◆ TASK ITEM:
Reproduce word for word the data from the line containing "للإسلام من خلال ذلك." through the line containing "Startdato: 28. april", including both of those lines.

◆ SUPPLIED MATERIAL:
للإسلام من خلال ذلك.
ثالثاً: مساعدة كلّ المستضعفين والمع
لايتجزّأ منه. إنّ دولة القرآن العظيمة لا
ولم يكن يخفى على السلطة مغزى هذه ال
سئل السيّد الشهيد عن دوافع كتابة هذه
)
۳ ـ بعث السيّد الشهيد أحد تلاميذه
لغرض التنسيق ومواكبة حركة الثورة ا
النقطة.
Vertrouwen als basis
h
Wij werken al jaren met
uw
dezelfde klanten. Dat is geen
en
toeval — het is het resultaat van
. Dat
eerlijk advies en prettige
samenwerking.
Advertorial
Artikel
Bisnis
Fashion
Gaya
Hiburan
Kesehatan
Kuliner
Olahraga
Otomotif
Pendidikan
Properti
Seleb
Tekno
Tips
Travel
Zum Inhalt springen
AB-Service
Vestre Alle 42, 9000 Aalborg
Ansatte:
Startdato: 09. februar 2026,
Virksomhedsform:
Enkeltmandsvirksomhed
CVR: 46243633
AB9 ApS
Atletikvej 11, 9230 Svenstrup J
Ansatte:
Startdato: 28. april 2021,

==

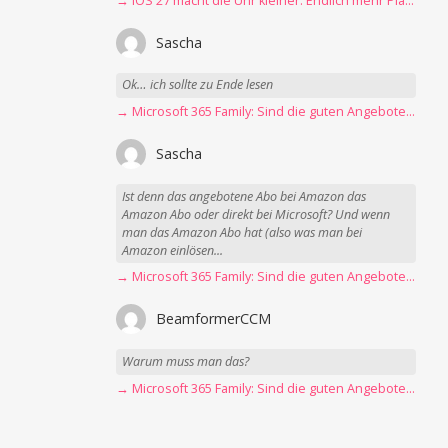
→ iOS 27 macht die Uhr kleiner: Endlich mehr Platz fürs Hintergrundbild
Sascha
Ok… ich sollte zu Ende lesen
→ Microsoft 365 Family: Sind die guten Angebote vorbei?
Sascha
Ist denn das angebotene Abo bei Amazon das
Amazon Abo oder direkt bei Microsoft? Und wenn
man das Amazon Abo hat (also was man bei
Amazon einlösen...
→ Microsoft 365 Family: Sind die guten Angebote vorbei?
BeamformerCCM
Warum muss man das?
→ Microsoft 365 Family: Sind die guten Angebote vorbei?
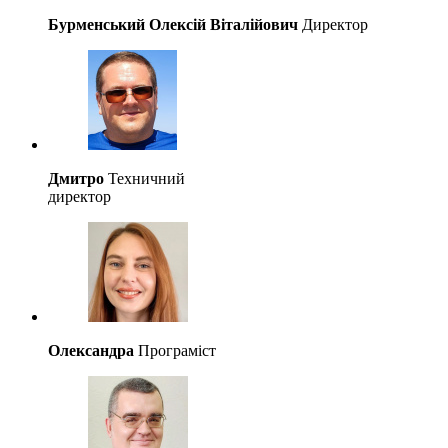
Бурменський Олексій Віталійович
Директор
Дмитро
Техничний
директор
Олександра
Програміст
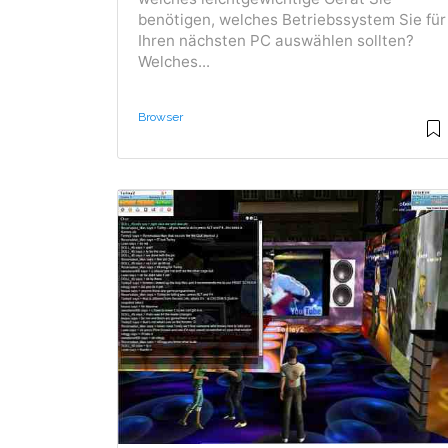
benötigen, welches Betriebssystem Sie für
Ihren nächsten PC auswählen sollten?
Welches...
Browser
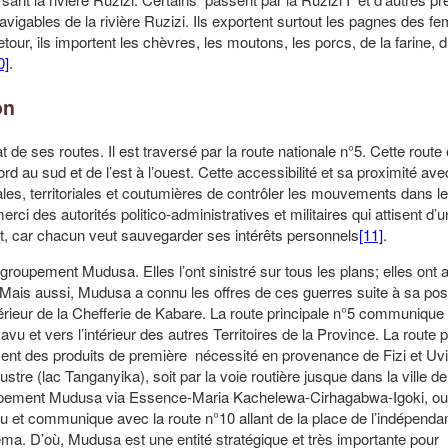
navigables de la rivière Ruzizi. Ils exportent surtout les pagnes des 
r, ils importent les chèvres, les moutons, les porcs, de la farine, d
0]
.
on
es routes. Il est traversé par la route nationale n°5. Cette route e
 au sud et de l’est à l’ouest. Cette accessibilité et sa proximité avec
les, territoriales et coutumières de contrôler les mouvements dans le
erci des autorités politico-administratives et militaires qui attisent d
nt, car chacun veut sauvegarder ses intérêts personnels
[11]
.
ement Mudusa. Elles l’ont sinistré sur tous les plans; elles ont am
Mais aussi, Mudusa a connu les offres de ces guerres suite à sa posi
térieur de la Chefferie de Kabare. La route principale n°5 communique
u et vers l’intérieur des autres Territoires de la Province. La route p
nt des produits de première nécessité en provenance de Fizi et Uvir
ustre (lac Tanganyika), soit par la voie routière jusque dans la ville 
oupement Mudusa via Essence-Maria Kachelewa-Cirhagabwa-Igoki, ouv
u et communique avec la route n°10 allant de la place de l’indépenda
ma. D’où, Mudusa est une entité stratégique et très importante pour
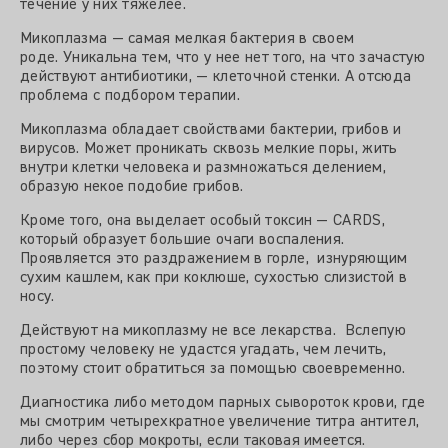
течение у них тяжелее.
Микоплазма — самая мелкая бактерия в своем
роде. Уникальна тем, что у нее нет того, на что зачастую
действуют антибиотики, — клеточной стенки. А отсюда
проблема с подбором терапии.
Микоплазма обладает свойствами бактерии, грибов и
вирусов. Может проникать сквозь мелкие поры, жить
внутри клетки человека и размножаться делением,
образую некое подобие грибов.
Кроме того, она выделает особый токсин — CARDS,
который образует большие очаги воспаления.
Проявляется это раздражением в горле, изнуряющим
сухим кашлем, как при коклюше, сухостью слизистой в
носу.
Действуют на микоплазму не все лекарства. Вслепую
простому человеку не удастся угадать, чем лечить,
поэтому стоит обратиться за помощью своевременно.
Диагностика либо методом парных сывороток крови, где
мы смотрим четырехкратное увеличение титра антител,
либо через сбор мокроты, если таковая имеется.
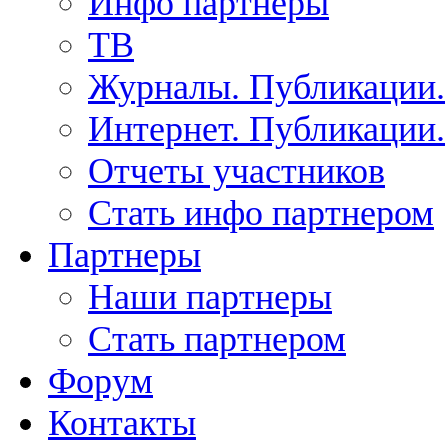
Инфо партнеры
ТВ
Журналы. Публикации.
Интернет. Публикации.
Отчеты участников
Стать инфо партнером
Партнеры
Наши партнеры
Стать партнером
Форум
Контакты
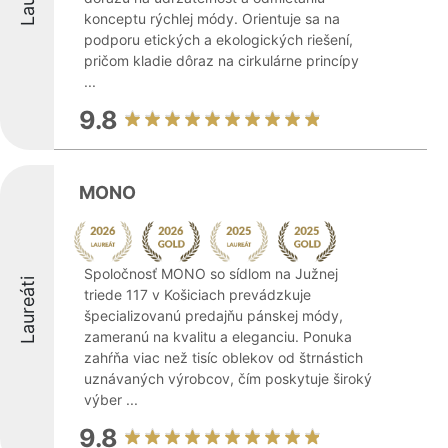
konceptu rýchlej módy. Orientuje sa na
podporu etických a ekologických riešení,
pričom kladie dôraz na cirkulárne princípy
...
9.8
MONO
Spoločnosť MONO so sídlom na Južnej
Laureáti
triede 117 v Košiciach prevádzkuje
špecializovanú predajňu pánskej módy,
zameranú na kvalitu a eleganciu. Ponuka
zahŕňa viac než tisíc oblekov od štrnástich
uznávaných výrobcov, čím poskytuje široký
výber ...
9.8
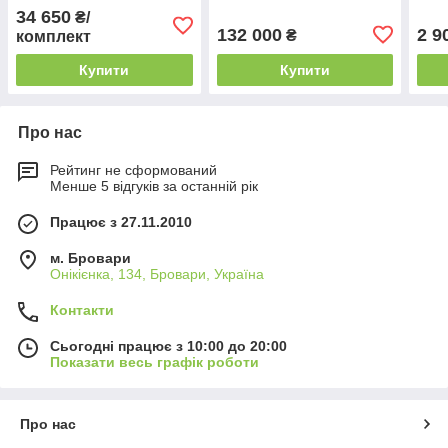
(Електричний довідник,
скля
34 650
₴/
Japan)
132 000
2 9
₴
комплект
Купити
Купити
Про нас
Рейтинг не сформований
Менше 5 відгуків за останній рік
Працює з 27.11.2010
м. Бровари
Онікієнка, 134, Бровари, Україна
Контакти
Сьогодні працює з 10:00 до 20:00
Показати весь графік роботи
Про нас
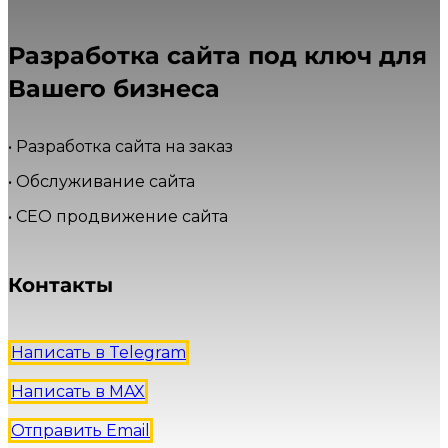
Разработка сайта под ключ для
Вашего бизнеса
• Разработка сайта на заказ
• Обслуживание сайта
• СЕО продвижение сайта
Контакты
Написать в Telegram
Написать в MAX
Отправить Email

==

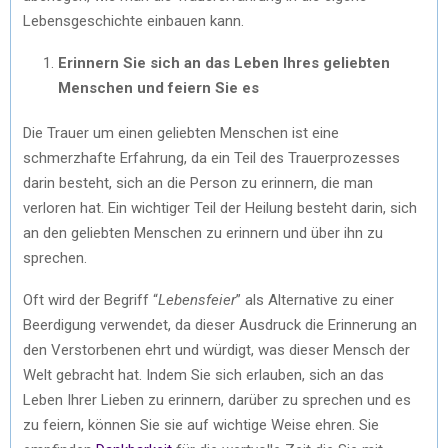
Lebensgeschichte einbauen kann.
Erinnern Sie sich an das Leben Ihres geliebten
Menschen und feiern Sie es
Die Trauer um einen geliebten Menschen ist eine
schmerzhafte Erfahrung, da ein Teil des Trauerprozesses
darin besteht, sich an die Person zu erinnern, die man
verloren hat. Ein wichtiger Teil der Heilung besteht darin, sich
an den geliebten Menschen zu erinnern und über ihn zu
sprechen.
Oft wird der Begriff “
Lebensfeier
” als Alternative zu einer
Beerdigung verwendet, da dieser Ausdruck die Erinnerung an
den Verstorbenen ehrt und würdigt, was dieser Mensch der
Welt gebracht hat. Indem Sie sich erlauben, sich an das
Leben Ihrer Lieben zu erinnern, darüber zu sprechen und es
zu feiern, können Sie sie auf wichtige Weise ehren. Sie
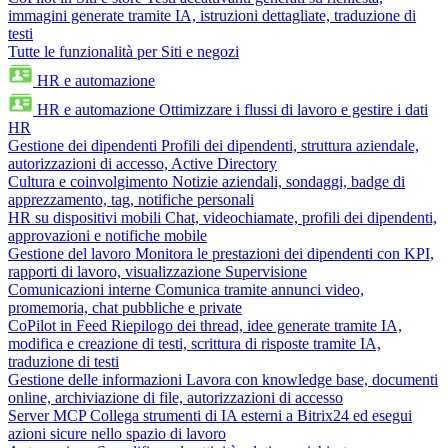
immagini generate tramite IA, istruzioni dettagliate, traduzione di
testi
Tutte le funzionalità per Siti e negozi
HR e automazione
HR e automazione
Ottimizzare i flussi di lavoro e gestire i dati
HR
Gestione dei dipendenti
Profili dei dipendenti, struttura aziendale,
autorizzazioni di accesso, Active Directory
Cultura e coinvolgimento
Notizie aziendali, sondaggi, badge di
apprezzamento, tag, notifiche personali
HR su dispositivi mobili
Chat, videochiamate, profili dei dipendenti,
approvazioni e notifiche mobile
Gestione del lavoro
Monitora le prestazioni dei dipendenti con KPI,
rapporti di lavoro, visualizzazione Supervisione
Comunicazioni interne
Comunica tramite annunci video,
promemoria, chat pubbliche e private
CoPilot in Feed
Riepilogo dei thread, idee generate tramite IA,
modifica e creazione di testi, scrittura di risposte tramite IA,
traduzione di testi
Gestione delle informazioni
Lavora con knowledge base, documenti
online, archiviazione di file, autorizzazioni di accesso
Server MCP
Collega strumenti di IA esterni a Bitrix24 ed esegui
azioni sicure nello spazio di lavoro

◆ RESPONSE:
للإسلام من خلال ذلك.
ثالثاً: مساعدة كلّ المستضعفين والمع
لايتجزّأ منه. إنّ دولة القرآن العظيمة لا
ولم يكن يخفى على السلطة مغزى هذه ال
سئل السيّد الشهيد عن دوافع كتابة هذه
)
۳ ـ بعث السيّد الشهيد أحد تلاميذه
لغرض التنسيق ومواكبة حركة الثورة ا
النقطة.
Vertrouwen als basis
h
Wij werken al jaren met
uw
dezelfde klanten. Dat is geen
en
toeval — het is het resultaat van
. Dat
eerlijk advies en prettige
samenwerking.
Advertorial
Artikel
Bisnis
Fashion
Gaya
Hiburan
Kesehatan
Kuliner
Olahraga
Otomotif
Pendidikan
Properti
Seleb
Tekno
Tips
Travel
Zum Inhalt springen
AB-Service
Vestre Alle 42, 9000 Aalborg
Ansatte:
Startdato: 09. februar 2026,
Virksomhedsform:
Enkeltmandsvirksomhed
CVR: 46243633
AB9 ApS
Atletikvej 11, 9230 Svenstrup J
Ansatte:
Startdato: 28. april 2021,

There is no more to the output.